_本文_
この物語は、バナナがポッドキャストを通じて愛を知り、幸せに気がつくノンフィクションストーリーです。


3月末日、大学病院へ検査結果を聞きに行った。


結果は「高度異形成・上皮内がん(CIN3)」だった。

命に別状はなく、手術もレーザーで焼き切るという簡単なものなので、現段階では子宮を取ることはないと説明を受けた。

コロナ過だったこともあり、手術はちょっと先の5月中旬になった。


もう以前ほど怖くはなかった。

きちんと説明を受けたからもあるが
むしろこのおかげで、これからの自分の生き方が
はっきりしたように思えて、すっきりしていた。


喉元過ぎれば、事故も病気も
全てが自分にとっては色んな物を手放すための
自分が作り上げた神様からの贈り物のように思えた。


そしてその夜。


計ったかのように
またバンドメンバーのMちゃんから連絡があった。


Mちゃん「バナナ~結果どうだった??」

_確認用データ_
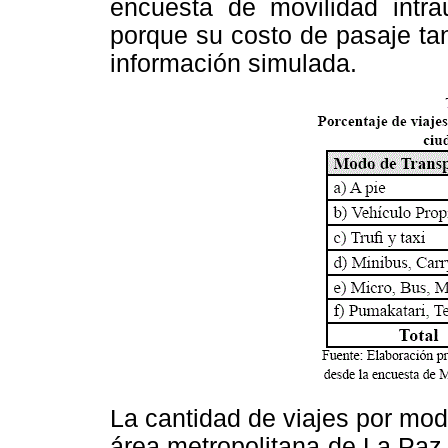
encuesta de movilidad intr
porque su costo de pasaje ta
información simulada.
La cantidad de viajes por mod
área metropolitana de La Paz 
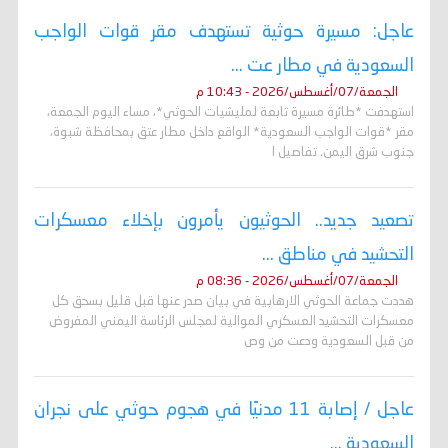
عاجل: مسيرة حوثية تستهدف مقر قوات الواجب
السعودية في مطار عت ...
الجمعة/07/أغسطس/2026 - 10:43 م
استهدفت *طائرة مسيرة تابعة لمليشيات الحوثي*، مساء اليوم الجمعة،
مقر *قوات الواجب السعودية* الواقع داخل مطار عتق بمحافظة شبوة،
جنوب شرق اليمن. تفاصيل ا
تصعيد جديد.. الحوثيون يأمرون بإخلاء معسكرات
التحشيد في مناطق ...
الجمعة/07/أغسطس/2026 - 08:36 م
هددت جماعة الحوثي الارهابية في بيان صدر عنها قبل قليل بسحق كل
معسكرات التحشيد العسكري الموالية لمجلس الرئاسة اليمني المفروض
من قبل السعودية ودعت من وص
عاجل / إصابة 11 مدنيًا في هجوم حوثي على نجران
السعودية ...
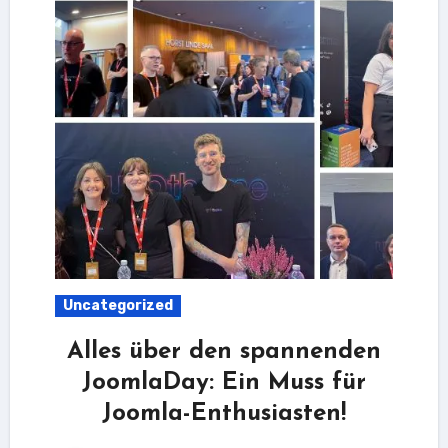
Uncategorized
Alles über den spannenden
JoomlaDay: Ein Muss für
Joomla-Enthusiasten!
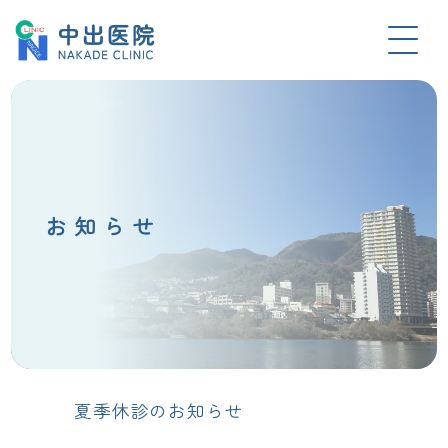
お知らせ
夏季休診のお知らせ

_作業課題 1_
本文の「命に別状はなく、手術もレーザ」から「はっきりしたように思えて、すっきりしていた。」までを、一字も変えずに書き出してください。
_作業課題 2_
次の(a)〜(c)が本文と合っているかどうかを、それぞれ「はい」か「いいえ」で答え、判断の根拠になる本文の言葉をそのまま引用してください。
(a) 検査結果は大学病院へ聞きに行った。
(b) 手術は4月上旬に行われることになった。
(c) 子宮を取る必要があると説明を受けた。
_作業課題 3_
本文について、次の問いに答えてください。
(a) 検査の結果は何だったか。
(b) 手術はどのような方法だと説明されたか。
(c) その夜に連絡してきたのは誰か。

_作業結果 1_
命に別状はなく、手術もレーザーで焼き切るという簡単なものなので、現段階では子宮を取ることはないと説明を受けた。

コロナ過だったこともあり、手術はちょっと先の5月中旬になった。


もう以前ほど怖くはなかった。

きちんと説明を受けたからもあるが
むしろこのおかげで、これからの自分の生き方が
はっきりしたように思えて、すっきりしていた。

_作業結果 2_
(a) はい。「3月末日、大学病院へ検査結果を聞きに行った。」
(b) いいえ。「手術はちょっと先の5月中旬になった。」
(c) いいえ。「現段階では子宮を取ることはないと説明を受けた。」

_作業結果 3_
(a) 高度異形成・上皮内がん(CIN3)
(b) レーザーで焼き切るという簡単なもの
(c) バンドメンバーのMちゃん